Your tab will depend not only on how much stuff you have, but also what it weighs and how far you live from the junk hauler. More often than not, you can expect to pay a minimum of $100. But if you have a full truckload to cart away, expect to pay at least $500.

Professional organizers typically charge by the hour ($30 to $150, on average), although some bill by the project or offer a day rate. Again, it’s impossible to pinpoint exactly how much you’ll pay since the fee will be based on the amount of clutter and your location.

Junk haulers and organizers are great if you have the money and want your garage cleaned out quickly. If any of my books ever become best-sellers and my garage again looks anything like it does now, I’ll hire one of these pros.

Sell Your Junk Yourself


money.

You could hold a yard or garage sale or put your stuff up on eBay or Craigslist, especially if your junk isn’t really junk at all, but just remnants of your earlier life. For instance, you might have moved into the garage a perfectly fine bookcase or cuckoo clock you no longer need.

I’ve stashed quite a few things like this in my garage, including an antique cabinet my ex-wife didn’t like and a perfectly fine, but unnecessary, table.

As long as the cold weather or other natural elements haven’t taken their toll on these belongings, you might find that other people will gladly pay for them.

Craigslist and eBay will let you see what others are charging for goods similar to the ones you want to want to unload. Consult the guide on eBay to learn how much you’ll pay the company to sell there. Craigslist doesn’t charge to post items or take a cut of the price you get.
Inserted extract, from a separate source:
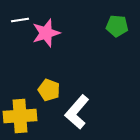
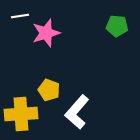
white line: moved 4 px up
yellow cross: moved 1 px right, 2 px up
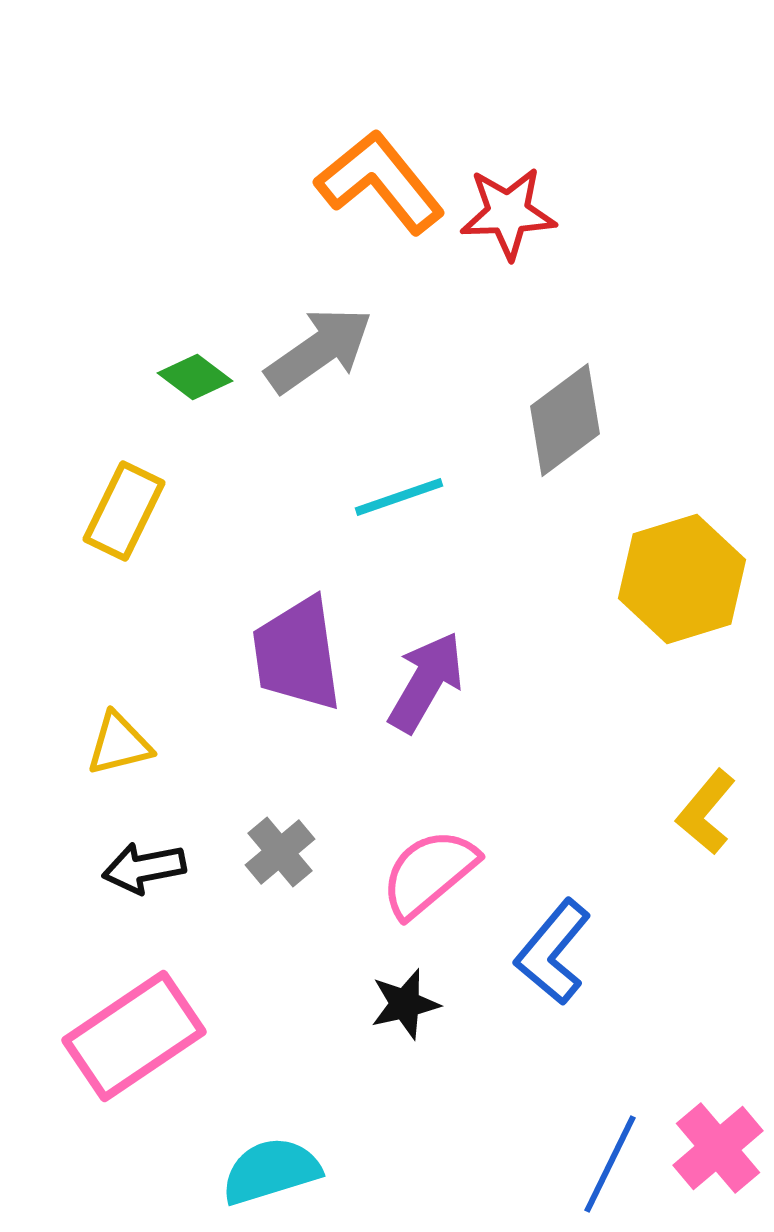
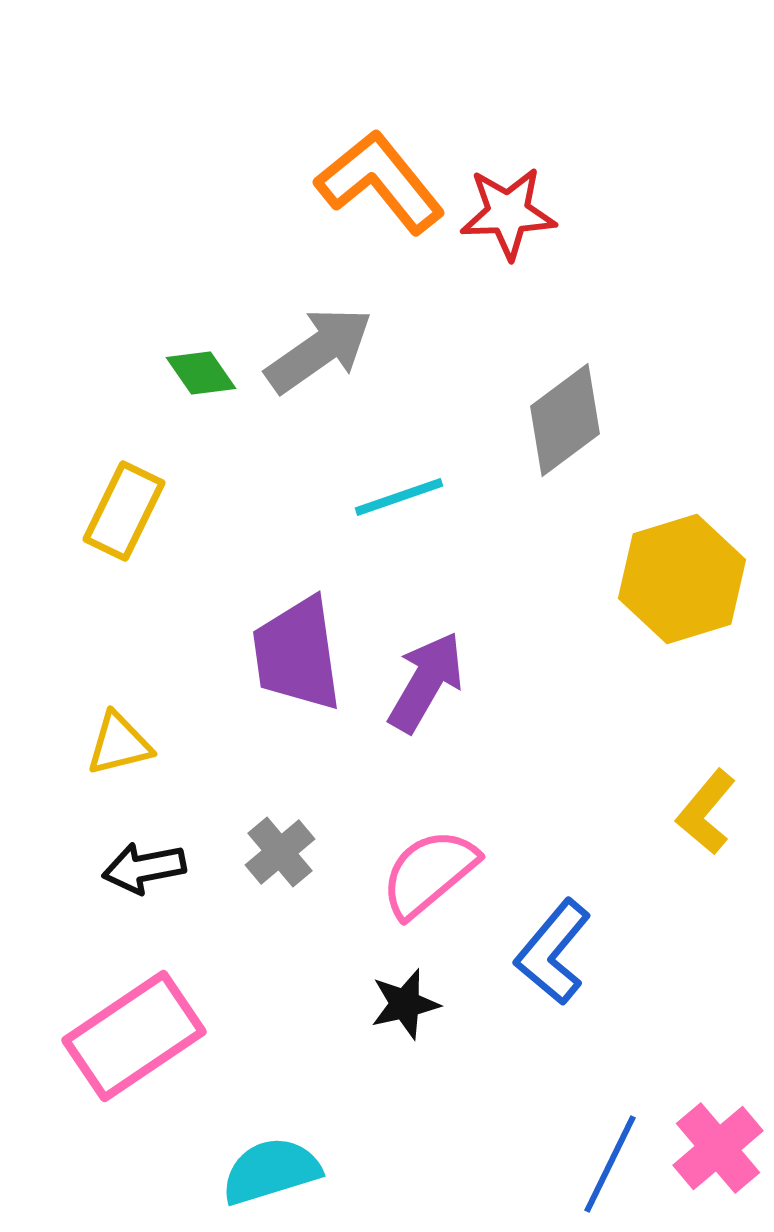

Cleaning out your garage through a yard sale, eBay or Craigslist can take a lot of time.

But here’s a tip that could curb your need to hold a garage sale or at least reduce the number of items you put out: The free Rumgr.com app (for the iPhone, iPad and iPod Touch) lets you snap and post photos of what you want to sell. Then, people in your community can see what you’ve got.
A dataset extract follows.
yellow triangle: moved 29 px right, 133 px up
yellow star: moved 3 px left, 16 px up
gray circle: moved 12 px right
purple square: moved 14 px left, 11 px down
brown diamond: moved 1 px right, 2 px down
Last year, a CNET journalist described Rumgr.com by saying: “It could turn out to be the best thing to happen to garage sale goods ever.”

The Rumgr.com people say the items that sell the fastest with its app are electronics, kitchen appliances, furniture, designer purses and jewelry, home décor and knickknacks, tools and baby equipment. What doesn’t sell as fast? Outdated toys, T-shirts and pants, watches, textbooks, magazines, DVDs and collectibles.

Selling your garage junk yourself is a wonderful route to take if you’re entrepreneurial or have time and patience.

Putting Your Garbage Out on the Street

It’s cheap or free, depending on how you pay for garbage pickup.

If you have hard-to-move items, like an old riding lawn mower, you may want to consult your sanitation company or town’s sanitation department first to learn its rules for hauling away heavy garbage. You might be charged a special fee or find your garbagemen won’t take away the goods at all.

Where I live, I’d have to pay $10 to have a large item, like an old couch, taken away. Some towns have “cleanup week” where (sometimes for a charge, sometimes for free) residents are allowed to put out on the curb large items they want the town to pick up. Often, local scavengers come by to take them before the municipality does.

Your local utility might also take away, for free, any old appliances you have sitting in the garage. You might even get paid by the company. For instance, Duke Energy, the country’s largest electric company, will pay $30 to cart off a customer’s old refrigerator or freezer.

Disposing of junk piecemeal week after week is the slow way to go. If you have a pressing need to empty your garage and don’t want spring cleaning to stretch into summer, this probably isn’t your best strategy.

This is an inexpensive way of cleaning out your garage, but it can be time-consuming.

Trust me on this: If you do nothing, you may find that mice have made a home in your cast-offs and will eventually decide to upgrade their living quarters into your house. So, one way or another, whether you clean your garage or not, it’s going to cost you.